Folletíntontín de verano: Caida y auge. Parte 1

Perdonen que no les haga mucho caso en estos momentos. Tengo el ordenador ocupado echando humo mientras mantengo conversaciones con gentes de medio mundo sobre la situación de sus lanzamientos y repaso de reojo las pruebas de varios productos cuya aparición en el mercado es inminente.

A modo de presentación, le contaré que hice carrera en varios sitios: Periodismo en la universidad, nocturnidad en la calle. En ambos espacios curtí la creatividad hacia los mundos escritores. Noches en vela mientras la vela se consumía. Tardes escribiendo sobre el arte de escribir. Pasos que, quién me lo iba a decir, iba a abrirme los campos de este extraño y atractivo mundo al que me dedico ahora: la publicidad.

Mi primer contrato con la multinacional fue tal y como esperaba, empezando de abajo. Muy abajo. Era el encargado adjunto de la entrada principal de la sede central. Supe enseguida de las envidias de mis compañeros, que hablaban de enchufismo por haberme saltado el organigrama empresarial. Los responsables de las entradas laterales llevaban años escuchando sirenas de mejoras laborales. Y eso que la mía, la grande, era una puerta giratoria.

Mi labia -recuerden el Master en Nocturnidad- pronto me abrió las puertas del mundo creativo. Conseguí plaza rotatoria (las mesas de las plantas nobles giraban como los platos de un restaurante oriental, gracias a los consejos de los productivistas) en la sección de breves. La vacante de la sección de “champús” fue la entrada a este mundo que hoy tanto me gusta.

No les negaré que escribir las partes traseras de los botes de los geles de baño era un empleo sin futuro en aquellos días de publicidad visual casi epiléptica.

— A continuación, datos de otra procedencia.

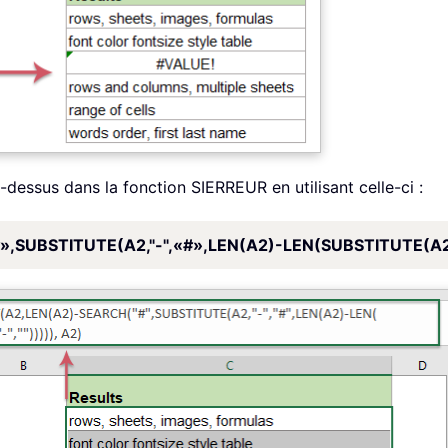
i-dessus dans la fonction SIERREUR en utilisant celle-ci :
SUBSTITUTE(A2,"-",«#»,LEN(A2)-LEN(SUBSTITUTE(A2,"-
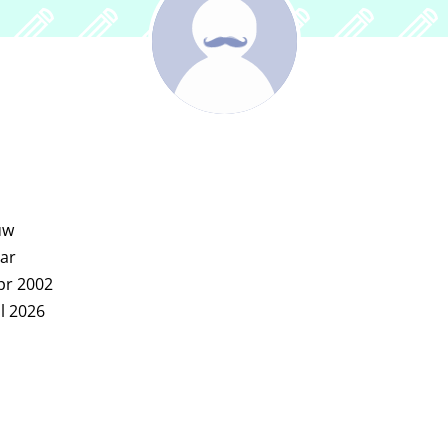
uw
ar
pr 2002
l 2026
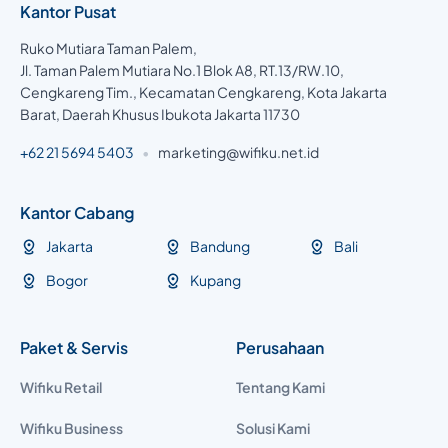
Kantor Pusat
Ruko Mutiara Taman Palem,
Jl. Taman Palem Mutiara No.1 Blok A8, RT.13/RW.10,
Cengkareng Tim., Kecamatan Cengkareng, Kota Jakarta
Barat, Daerah Khusus Ibukota Jakarta 11730
+62 21 5694 5403
•
marketing@wifiku.net.id
Kantor Cabang
Jakarta
Bandung
Bali
Bogor
Kupang
Paket & Servis
Perusahaan
Wifiku Retail
Tentang Kami
Wifiku Business
Solusi Kami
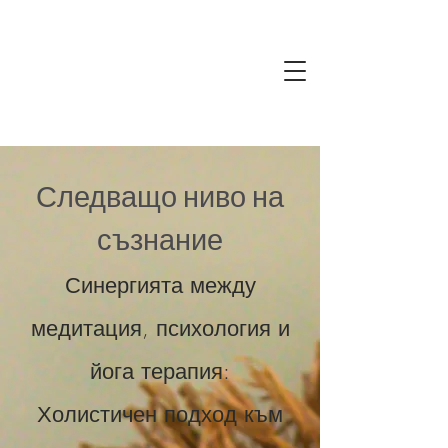
Следващо ниво на
съзнание
Синергията между
медитация, психология и
йога терапия:
Холистичен подход към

Mis comienzos habían sido planos, escribiendo el listado de ingredientes de acondicionador de las marcas blancas. Edulcorante e-232, Raiz de jengibre caramelizado (3%).

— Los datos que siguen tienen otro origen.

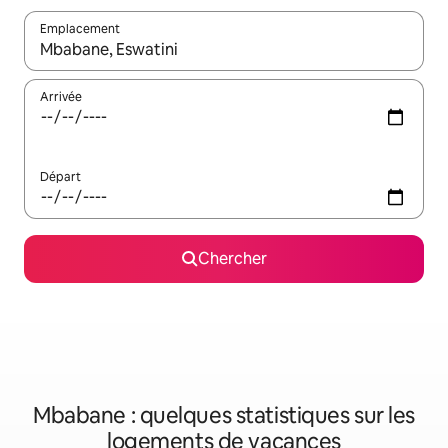
Emplacement
Quand les résultats sont affichés, parcourez-les en utilisant les 
Arrivée
Départ
Chercher
Mbabane : quelques statistiques sur les
logements de vacances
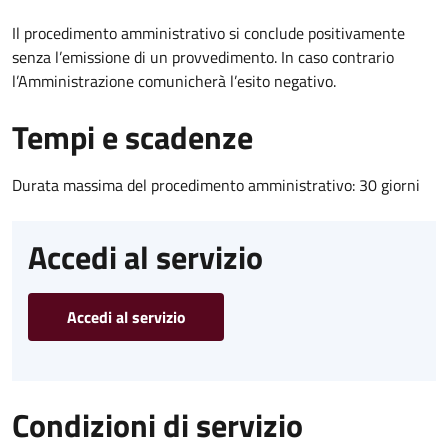
Il procedimento amministrativo si conclude positivamente
senza l’emissione di un provvedimento. In caso contrario
l’Amministrazione comunicherà l’esito negativo.
Tempi e scadenze
Durata massima del procedimento amministrativo: 30 giorni
Accedi al servizio
Accedi al servizio
Condizioni di servizio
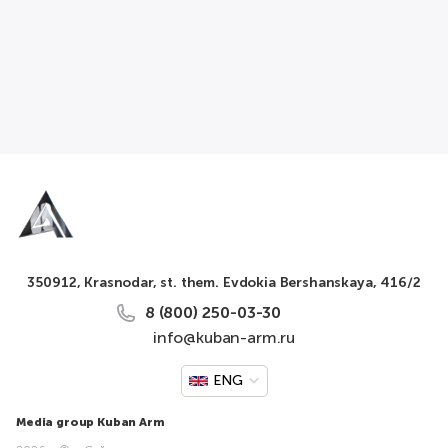
350912, Krasnodar, st. them. Evdokia Bershanskaya, 416/2
8 (800) 250-03-30
info@kuban-arm.ru
ENG
Media group Kuban Arm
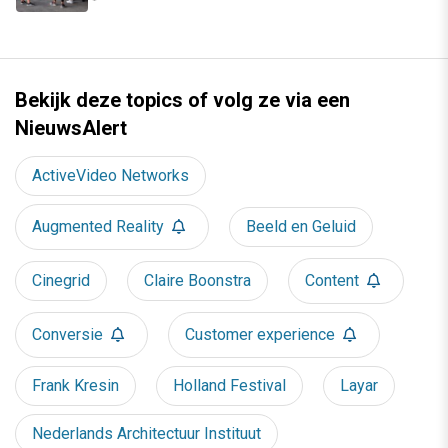
Bekijk deze topics of volg ze via een
NieuwsAlert
ActiveVideo Networks
Augmented Reality
Beeld en Geluid
Cinegrid
Claire Boonstra
Content
Conversie
Customer experience
Frank Kresin
Holland Festival
Layar
Nederlands Architectuur Instituut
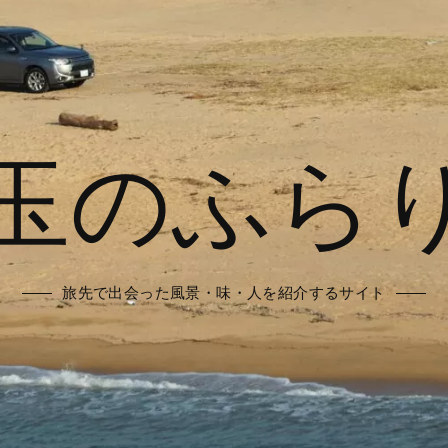
玉のふら
旅先で出会った風景・味・人を紹介するサイト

Pero siempre había un hueco para la creatividad. Alcancé cierta notoriedad en el mundillo por mi arte para elaborar divertidos acrósticos, lo cual me había deparado un par de entrevistas para el periódico local y alguna que otra charla en las Convenciones de Star Trek.

Los cambios acaecidos en la economía mundial, unido a la infinidad de estudios sobre el target que habían convertido al ser humano en un -nunca mejor dicho- hombre objeto, habían potenciado nuestra sección hasta convertirla en uno de los pilares básicos de la multinacional.

Los estudiosos habían determinado que los botes grandes habían desplazado a los folletines y prensa rosa como primera lectura de WC, y que el regreso de las vacaciones de verano habían añadido a las ya clásicas tiranteces entre parejas un mayor tiempo de asiento en el depositario.

La creatividad posterior se había erigido en otro campo de venta, con referencias a su niñez y baños de nostalgia. “Si al cliente le gusta el culo nos recordará siempre” era la máxima de aquella nueva ola publicista que parecía sacada del catálogo de Hugh Hefner.

Durante los siguientes años mi vida fue un devenir de aviones y hoteles, reuniones en mesas inmensas con vistas a la zona empresarial y cenas con contratos cerrados en salas de neón rojo. Navegando en noches de blanco satén aspirado y rasurado. Convocatorias con los antropólogos de cada país para estudiar los usos y manías regionales para que la etiqueta fuera lo más certera posible. Autotransfusiones de sangre que buscaban pasar los controles internos. Asistiendo a muestras de traducción escrita como Kubrick en la Naranja Mecánica, buscando la mejor “voz” para ese nuevo lienzo de arte costumbrista y casi apagado. Trabajando con los diseñadores sobre la mejor fuente, el dibujo más atractivo, el interlineado adecuado para Taiwan y el mínimo para Japón y sus ojos rasgados.